En prolongeant sa transgression des codes traditionnels de l'Art, inaugurée en 1907 avec son tableau cubiste intitulé les demoiselles d'Avignon, Picasso franchit un pas dans la modernité :
le collage est une intrusion du réel, dans l'espace de représentation. Un morceau de réalité brute inséré directement dans la peinture.
Cela correspond à l'idée de mélanger l'Art et la vie,
mot d'ordre récurrent des avant-gardes du début du XX siècle. C'est parce que les figures sont déformées, découpées, que nous ressentons davantage la violence du bombardement. Mot clé :
- CUBISME : mouvement artistique fondé par Picasso, qui bouleverse l'histoire de la peinture, en héritant des recherches de Cézanne et des arts "primitifs".
Picasso retient de Cézanne la simplification géométrique. Ainsi Cézanne déclarait : "Traitez la nature par le cylindre, la sphère, le cône".
Picasso s'inspire également de la force expressive des déformations et des exagérations perçues dans les masques africains.
Ce double héritage donna naissance aux Demoiselles d'Avignon, en 1907, considéré comme le premier tableau cubiste. Pablo PICASSO,
les Demoiselles d'Avignon, huile sur toile,
243,9 x 233,7 cm, 1907. Pourquoi la simplification géométrique ?









Picasso s'inspire de Cézane .
Cézane cherchait à rendre l'illusion du volume sans perdre la saturation des couleurs.
En effet, traditionnellement, pour donner l'illusion du volume, les peintres avaient l'habitude de créer des dégradés de valeur, pour passer progressivement de l'ombre à la lumière : c'est la technique du "modelé".

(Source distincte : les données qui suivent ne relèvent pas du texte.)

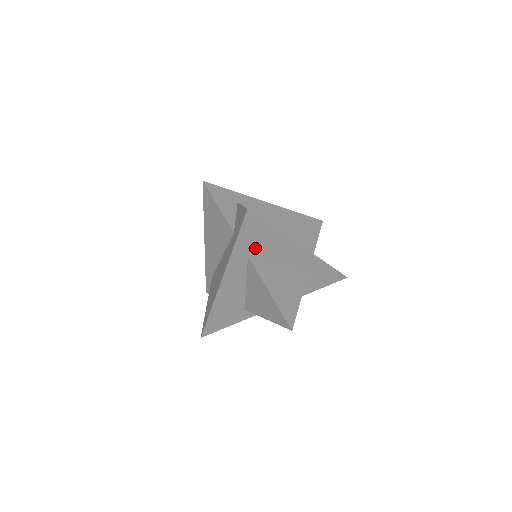
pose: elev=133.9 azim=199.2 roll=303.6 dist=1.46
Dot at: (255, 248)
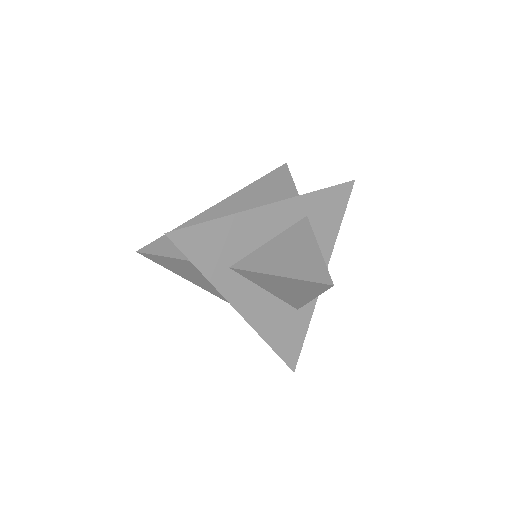
Dot at: (224, 254)
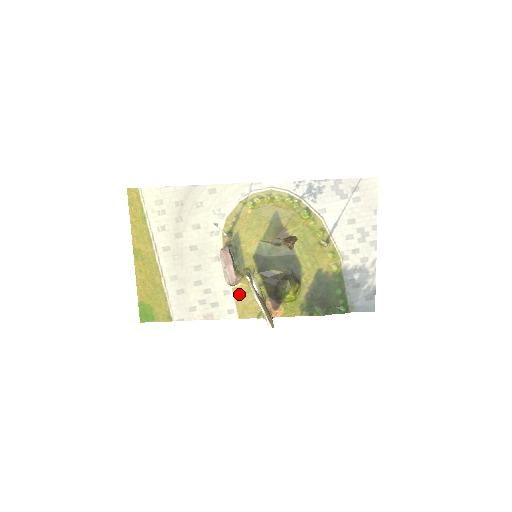
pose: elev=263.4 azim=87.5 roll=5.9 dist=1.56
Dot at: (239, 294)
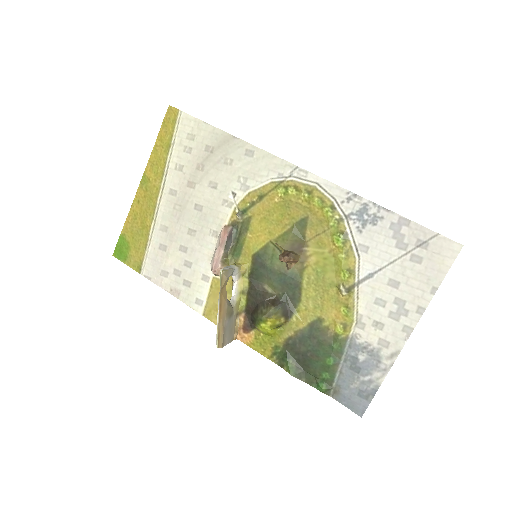
Dot at: (217, 288)
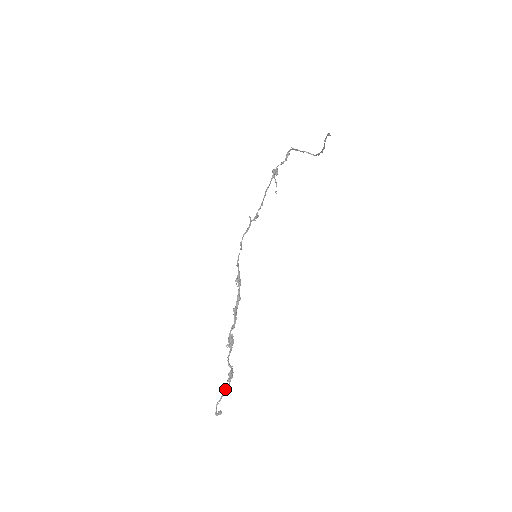
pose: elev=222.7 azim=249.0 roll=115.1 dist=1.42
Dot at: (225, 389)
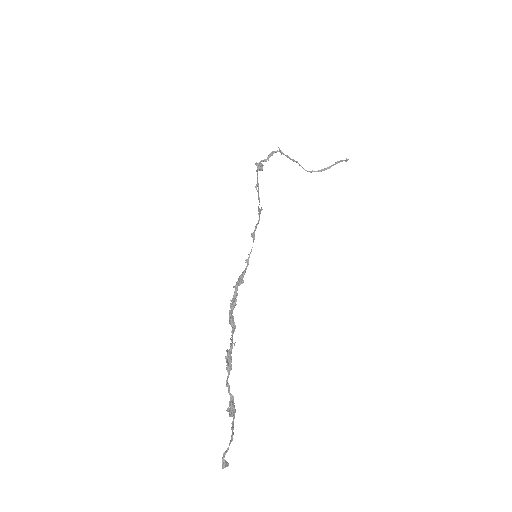
Dot at: (232, 428)
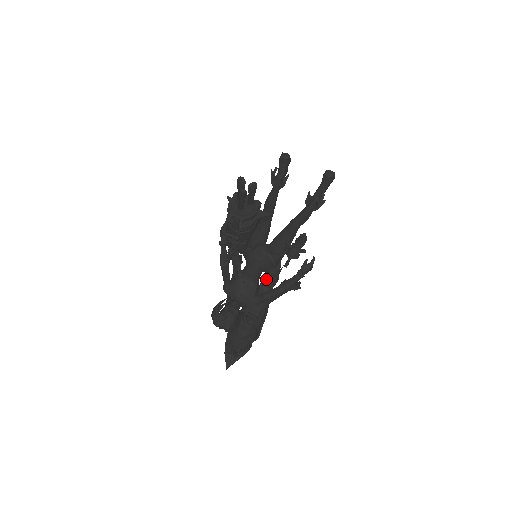
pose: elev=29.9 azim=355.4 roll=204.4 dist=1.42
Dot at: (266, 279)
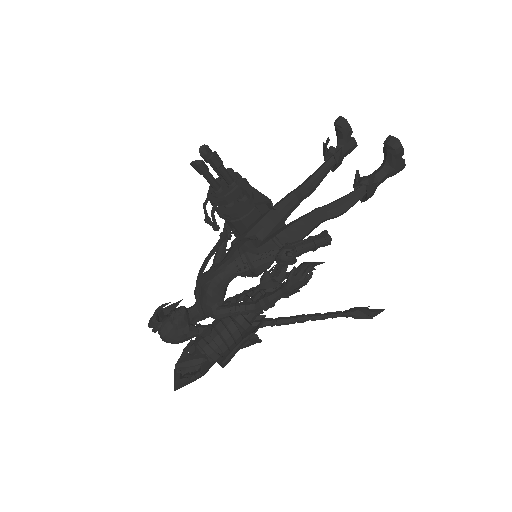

L'inconvénient est que les couleurs perdent en intensité lorsqu'elles sont mélangées avec du blanc ou avec une couleur plus sombre.
Or, Cézane, cherchait à rendre les couleurs éclatantes de la Provence.
C'est pourquoi il a choisi de fragmenter les formes et de les géométriser afin de rendre l'impression du volume. Cela lui permettait de peindre avec des couleurs pures et éclatantes. Mot clé: polysémie
- qui a plusieurs sens différents.
L'oeuvre de Picasso est célèbre pour ses déformations polysémiques.
En effet, si Picasso réussit à suggérer plusieurs idées dans la même figure (par exemple: l'oeil-lampe ou la langue pointue), c'est justement parce qu'il déforme les éléments.
Ce sont les déformations qui rendent possible la polysémie.